• PROBLEMS:
**A)** List every personal name that appears in the film review.
**B)** Answer these questions from the film review:
(i) Which actor plays the doctor?
(ii) What ailment does the hero have?
(iii) Who directed the movie?
**C)** Pick up the film review after its final sentence and keep writing it.

• SOURCE DOCUMENT:
%%
The heroine mocks anybody who says ghosts do exist but, like those typically boring characters in ghost movies, she wakes up horrified in the middle of the night at the slightest hint of an eerie sound. Day in and day out, the characters see the ghost either in dreams or otherwise. Yet, they never discuss even for a moment if they should pack up and leave for India for good.
Director Bhushan Patel's idea of scaring the audience is so outlandish that it throws up things like a peculiar sound here, a wicked doll there. If he thought Goti (Ali Asgar as a stereotyped maid) would be comic relief, it's the actually scary thing, not those horror scenes in the movie.
There is this doctor (Mona Singh) who keeps assuring our migraine-affected, not-even-occasionally-sensible hero to take care of himself, relax, sleep, have fun. The way she talks to him, you can be forgiven for thinking that she must be his secret girlfriend.
%%
• DATA SUPPLIED:
%%
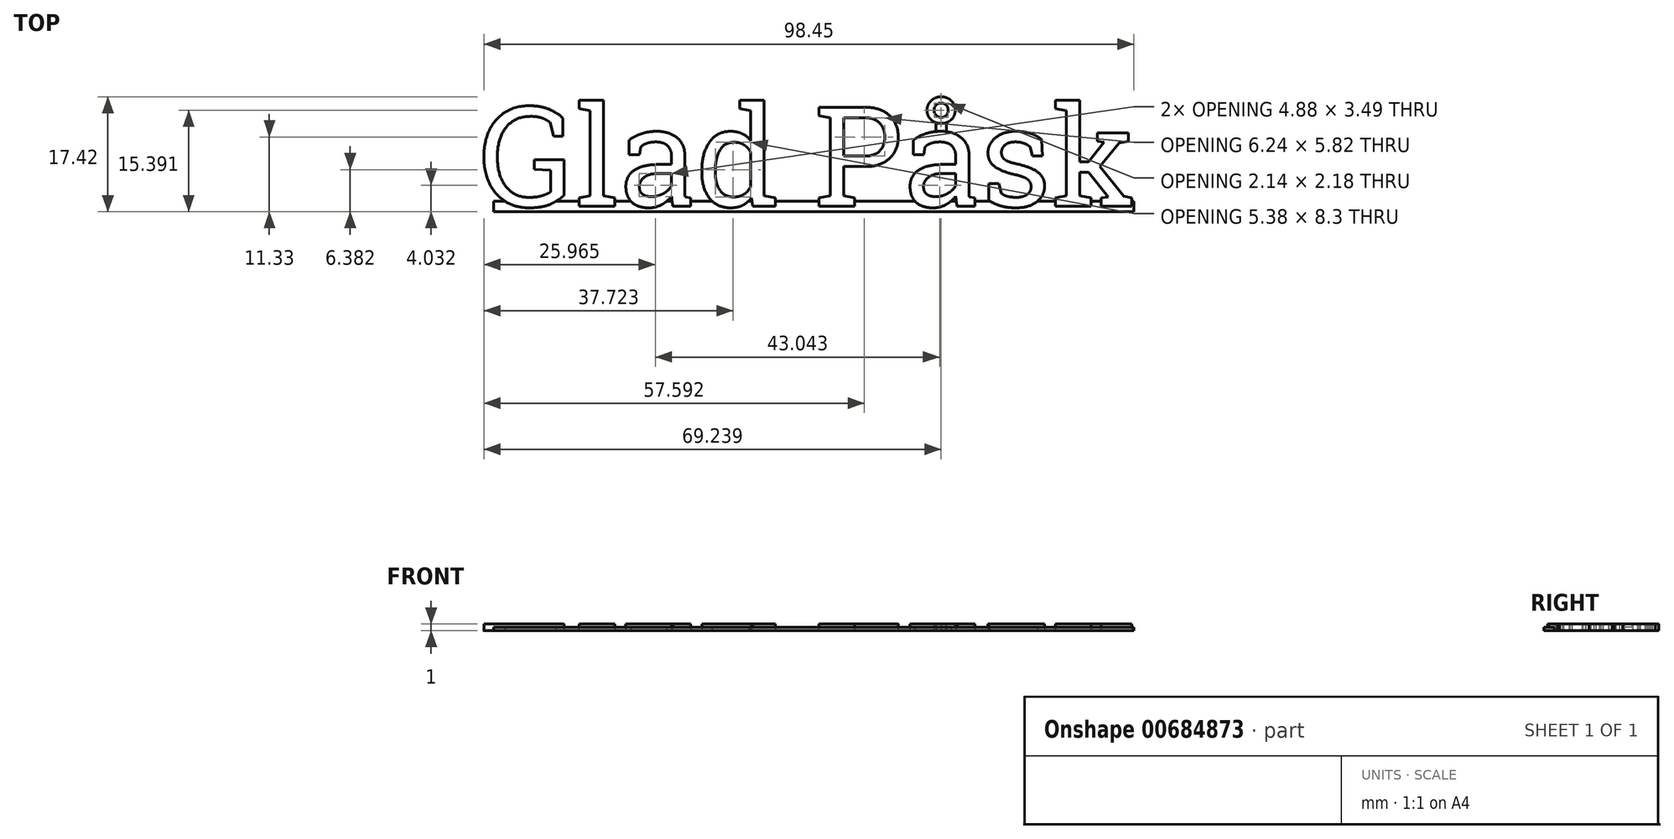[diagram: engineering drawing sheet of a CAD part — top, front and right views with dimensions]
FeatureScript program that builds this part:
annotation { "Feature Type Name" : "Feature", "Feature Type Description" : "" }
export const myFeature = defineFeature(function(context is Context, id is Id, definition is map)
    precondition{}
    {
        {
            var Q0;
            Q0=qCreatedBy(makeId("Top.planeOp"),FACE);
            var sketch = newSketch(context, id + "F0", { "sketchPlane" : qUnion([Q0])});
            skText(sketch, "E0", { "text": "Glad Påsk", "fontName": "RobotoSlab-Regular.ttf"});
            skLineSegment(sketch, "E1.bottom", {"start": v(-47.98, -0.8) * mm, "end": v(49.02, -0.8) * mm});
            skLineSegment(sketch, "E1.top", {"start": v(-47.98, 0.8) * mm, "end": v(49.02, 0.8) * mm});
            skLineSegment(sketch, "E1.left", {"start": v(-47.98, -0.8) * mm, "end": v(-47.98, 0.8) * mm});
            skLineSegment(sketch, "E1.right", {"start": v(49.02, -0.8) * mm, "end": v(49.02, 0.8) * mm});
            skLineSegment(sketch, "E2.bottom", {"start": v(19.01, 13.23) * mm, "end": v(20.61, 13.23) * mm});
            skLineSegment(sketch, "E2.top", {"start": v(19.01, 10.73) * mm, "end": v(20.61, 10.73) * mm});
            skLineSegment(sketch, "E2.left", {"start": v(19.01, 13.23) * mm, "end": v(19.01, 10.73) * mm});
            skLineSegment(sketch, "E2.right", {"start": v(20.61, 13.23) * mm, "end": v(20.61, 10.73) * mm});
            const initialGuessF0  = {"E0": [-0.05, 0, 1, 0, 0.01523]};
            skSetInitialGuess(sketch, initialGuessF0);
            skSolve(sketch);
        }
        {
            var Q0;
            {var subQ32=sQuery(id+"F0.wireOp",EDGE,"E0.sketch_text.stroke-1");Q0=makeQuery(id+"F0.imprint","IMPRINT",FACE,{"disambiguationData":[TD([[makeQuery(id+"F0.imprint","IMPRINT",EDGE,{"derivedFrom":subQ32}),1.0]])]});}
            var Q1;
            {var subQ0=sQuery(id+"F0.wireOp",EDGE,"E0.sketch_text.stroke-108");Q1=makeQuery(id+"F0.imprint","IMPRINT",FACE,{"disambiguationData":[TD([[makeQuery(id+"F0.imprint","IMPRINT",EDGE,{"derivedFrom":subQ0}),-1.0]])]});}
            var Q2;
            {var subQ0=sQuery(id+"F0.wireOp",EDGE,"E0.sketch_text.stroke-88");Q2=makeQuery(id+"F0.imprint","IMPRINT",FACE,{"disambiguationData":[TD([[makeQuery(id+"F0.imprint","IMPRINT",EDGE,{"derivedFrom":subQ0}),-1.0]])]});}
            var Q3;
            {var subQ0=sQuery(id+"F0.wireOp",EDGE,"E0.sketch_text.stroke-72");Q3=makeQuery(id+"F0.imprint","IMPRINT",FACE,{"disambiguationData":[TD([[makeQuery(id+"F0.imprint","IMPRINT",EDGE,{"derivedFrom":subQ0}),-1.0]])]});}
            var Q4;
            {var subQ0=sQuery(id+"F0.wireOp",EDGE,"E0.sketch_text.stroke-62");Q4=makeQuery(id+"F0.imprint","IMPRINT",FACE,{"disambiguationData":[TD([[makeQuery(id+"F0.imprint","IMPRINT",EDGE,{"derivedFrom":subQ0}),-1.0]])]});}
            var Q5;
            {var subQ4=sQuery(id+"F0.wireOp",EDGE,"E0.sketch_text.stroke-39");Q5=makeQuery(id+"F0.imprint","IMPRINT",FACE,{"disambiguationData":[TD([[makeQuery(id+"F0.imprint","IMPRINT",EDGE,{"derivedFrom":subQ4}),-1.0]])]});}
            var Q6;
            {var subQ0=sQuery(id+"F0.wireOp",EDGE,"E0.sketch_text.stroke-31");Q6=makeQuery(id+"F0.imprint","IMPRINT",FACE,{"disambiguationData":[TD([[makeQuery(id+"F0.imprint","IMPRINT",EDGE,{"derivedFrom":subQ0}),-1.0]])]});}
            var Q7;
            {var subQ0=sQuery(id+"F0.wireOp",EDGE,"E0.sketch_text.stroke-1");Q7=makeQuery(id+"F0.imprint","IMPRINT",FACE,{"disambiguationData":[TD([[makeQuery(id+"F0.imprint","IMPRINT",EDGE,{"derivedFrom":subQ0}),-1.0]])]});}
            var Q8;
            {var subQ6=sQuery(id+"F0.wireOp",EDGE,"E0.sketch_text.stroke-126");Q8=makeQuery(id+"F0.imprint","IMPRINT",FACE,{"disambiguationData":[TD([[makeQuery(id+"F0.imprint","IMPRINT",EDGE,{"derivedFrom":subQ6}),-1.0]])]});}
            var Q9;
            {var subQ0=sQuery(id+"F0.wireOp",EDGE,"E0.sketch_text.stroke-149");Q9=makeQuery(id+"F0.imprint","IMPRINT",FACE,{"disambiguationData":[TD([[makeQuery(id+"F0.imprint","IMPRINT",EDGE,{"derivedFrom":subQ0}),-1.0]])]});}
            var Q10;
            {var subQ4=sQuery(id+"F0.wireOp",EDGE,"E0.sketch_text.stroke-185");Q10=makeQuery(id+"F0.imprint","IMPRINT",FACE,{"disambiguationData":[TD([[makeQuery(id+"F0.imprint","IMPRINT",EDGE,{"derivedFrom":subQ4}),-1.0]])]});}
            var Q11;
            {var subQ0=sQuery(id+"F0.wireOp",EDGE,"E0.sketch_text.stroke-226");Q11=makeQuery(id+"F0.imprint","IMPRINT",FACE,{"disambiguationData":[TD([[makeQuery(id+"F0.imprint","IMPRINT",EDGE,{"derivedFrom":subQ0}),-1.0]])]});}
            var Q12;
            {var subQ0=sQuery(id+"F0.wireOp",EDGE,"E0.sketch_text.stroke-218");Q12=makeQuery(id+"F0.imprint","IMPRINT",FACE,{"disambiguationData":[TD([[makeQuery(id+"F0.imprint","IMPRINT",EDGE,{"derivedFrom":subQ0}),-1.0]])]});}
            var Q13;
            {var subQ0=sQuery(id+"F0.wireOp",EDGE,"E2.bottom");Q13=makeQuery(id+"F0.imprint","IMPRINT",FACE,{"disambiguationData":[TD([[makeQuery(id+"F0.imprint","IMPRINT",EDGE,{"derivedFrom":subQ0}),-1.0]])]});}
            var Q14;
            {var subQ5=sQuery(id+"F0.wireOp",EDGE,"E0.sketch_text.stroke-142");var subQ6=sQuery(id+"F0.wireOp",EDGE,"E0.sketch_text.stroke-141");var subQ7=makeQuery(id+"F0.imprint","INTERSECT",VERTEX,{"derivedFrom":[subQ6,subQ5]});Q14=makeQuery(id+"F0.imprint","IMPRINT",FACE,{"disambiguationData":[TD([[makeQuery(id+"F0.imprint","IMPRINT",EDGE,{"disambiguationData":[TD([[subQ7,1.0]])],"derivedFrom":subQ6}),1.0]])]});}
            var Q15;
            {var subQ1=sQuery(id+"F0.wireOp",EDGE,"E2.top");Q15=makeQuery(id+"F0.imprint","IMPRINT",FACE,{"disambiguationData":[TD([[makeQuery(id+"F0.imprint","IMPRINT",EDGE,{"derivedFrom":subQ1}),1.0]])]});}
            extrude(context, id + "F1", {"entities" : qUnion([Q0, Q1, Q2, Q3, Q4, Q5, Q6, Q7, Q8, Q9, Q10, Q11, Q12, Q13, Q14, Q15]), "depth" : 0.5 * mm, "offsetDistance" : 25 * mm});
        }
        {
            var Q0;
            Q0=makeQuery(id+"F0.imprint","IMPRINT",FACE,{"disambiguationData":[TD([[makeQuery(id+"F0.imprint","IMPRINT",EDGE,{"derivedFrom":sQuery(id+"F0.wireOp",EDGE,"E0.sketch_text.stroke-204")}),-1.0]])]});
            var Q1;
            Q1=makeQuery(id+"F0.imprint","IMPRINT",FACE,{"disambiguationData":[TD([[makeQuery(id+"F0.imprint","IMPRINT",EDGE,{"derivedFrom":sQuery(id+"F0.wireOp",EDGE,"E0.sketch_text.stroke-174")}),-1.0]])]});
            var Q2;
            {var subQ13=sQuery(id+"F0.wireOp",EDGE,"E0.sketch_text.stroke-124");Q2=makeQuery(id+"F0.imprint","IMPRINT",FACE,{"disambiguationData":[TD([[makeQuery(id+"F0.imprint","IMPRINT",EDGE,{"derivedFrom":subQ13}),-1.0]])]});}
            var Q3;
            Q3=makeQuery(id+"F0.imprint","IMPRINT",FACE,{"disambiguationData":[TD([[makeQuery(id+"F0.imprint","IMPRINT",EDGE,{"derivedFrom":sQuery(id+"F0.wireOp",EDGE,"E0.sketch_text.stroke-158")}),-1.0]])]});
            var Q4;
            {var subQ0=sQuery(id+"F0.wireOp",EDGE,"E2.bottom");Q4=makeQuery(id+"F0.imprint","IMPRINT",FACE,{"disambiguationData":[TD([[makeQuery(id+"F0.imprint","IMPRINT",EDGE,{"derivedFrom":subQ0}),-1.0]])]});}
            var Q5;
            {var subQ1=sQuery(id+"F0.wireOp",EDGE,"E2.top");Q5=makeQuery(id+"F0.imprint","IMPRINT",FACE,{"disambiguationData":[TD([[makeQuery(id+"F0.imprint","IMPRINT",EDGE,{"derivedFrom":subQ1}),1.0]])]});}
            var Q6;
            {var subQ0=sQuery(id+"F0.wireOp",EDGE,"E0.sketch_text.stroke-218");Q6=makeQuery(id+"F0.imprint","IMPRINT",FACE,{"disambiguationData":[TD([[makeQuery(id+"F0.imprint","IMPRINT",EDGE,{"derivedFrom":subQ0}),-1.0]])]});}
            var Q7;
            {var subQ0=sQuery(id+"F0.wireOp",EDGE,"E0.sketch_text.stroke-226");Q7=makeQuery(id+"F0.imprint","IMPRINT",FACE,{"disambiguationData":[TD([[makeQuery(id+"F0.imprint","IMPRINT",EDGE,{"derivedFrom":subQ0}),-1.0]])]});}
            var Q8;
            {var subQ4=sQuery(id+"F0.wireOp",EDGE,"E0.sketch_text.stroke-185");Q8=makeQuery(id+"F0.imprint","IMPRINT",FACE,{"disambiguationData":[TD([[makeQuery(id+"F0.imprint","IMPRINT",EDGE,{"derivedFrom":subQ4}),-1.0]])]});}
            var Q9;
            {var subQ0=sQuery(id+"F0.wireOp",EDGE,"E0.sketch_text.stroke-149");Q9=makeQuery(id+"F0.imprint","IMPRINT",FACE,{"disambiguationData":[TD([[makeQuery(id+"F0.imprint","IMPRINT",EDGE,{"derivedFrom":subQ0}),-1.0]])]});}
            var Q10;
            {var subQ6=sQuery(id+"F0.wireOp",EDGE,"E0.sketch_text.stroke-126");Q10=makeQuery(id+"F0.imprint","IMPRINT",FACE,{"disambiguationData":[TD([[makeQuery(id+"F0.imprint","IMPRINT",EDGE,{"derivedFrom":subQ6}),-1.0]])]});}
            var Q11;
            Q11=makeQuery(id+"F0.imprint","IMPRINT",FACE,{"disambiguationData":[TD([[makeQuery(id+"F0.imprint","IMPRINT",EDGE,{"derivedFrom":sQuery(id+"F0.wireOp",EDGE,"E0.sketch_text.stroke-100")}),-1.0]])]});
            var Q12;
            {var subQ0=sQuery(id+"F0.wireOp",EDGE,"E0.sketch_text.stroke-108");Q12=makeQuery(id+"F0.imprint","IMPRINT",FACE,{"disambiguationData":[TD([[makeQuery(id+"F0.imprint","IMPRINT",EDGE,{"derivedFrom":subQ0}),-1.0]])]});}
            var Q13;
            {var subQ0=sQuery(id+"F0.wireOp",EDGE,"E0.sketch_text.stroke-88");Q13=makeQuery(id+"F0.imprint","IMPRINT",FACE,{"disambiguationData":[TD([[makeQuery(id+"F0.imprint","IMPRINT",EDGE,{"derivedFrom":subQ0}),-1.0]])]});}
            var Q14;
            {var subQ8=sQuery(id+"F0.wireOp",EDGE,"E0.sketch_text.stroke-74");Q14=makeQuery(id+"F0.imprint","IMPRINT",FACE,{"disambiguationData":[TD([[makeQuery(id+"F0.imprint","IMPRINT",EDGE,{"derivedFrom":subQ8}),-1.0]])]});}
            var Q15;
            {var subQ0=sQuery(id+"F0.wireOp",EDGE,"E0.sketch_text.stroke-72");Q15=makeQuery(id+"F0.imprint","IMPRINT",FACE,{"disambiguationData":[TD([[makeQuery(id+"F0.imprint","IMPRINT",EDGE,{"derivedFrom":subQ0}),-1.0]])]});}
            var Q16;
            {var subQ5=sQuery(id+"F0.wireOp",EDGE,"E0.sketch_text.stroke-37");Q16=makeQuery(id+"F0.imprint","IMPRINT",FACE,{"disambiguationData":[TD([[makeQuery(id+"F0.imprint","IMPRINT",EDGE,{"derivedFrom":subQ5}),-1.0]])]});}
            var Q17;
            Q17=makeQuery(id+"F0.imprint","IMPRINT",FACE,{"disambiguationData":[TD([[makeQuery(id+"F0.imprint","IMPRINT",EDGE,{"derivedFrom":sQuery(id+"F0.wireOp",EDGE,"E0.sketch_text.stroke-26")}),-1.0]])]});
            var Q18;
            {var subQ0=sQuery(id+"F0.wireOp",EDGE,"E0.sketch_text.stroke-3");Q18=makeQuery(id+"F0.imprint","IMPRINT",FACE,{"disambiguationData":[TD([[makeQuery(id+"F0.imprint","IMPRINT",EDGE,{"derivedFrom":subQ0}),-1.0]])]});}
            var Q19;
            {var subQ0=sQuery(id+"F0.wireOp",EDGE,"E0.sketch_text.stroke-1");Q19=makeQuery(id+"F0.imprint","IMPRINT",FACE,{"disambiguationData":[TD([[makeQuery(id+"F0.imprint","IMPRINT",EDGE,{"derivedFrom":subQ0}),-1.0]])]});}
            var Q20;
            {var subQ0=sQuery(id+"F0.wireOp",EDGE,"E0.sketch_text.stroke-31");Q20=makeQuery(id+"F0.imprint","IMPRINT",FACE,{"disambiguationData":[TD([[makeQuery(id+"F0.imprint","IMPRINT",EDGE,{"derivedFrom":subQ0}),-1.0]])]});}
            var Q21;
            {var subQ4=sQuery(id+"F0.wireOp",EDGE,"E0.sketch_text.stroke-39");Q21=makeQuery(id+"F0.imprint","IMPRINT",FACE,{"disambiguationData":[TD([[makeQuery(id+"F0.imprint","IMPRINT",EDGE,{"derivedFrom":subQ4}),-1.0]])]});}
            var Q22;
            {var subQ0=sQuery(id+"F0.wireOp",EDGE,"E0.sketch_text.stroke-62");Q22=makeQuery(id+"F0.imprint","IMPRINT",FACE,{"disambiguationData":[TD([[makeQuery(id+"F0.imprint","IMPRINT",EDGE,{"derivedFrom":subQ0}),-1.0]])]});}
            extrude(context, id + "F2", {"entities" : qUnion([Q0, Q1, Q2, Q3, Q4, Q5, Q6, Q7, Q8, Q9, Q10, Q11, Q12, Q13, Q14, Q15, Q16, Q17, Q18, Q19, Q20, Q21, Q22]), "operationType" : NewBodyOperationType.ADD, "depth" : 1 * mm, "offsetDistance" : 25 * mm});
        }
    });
%%
%%
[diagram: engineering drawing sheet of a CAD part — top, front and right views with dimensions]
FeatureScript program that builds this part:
%%
• RESULTS:
**A)** Bhushan Patel, Goti, Ali Asgar, Mona Singh

**B)**
(i) Mona Singh
(ii) Migraine
(iii) Bhushan Patel

**C)**
Scene after sluggish scene, the conversations are so slow that, by the time a scene is over, a person can die, exact her revenge as a ghost, die again, and take a new life.
The makers have called this movie an action thriller as well. There are a couple of primitive "action" scenes of the kind seen in TV serials. If the songs are outrageous, the dialogues are rudimentary.
The music (including RR) is lifeless. The cinematography (by Amarjeet Singh) is OK.
The performances are a big turn-off. There is no way one can feel the fear or tragedy that the proceedings carry in them.
Verdict:
'Amavas' is a painfully slow, elementary horror movie with mediocre performances and a fatally dumb screenplay.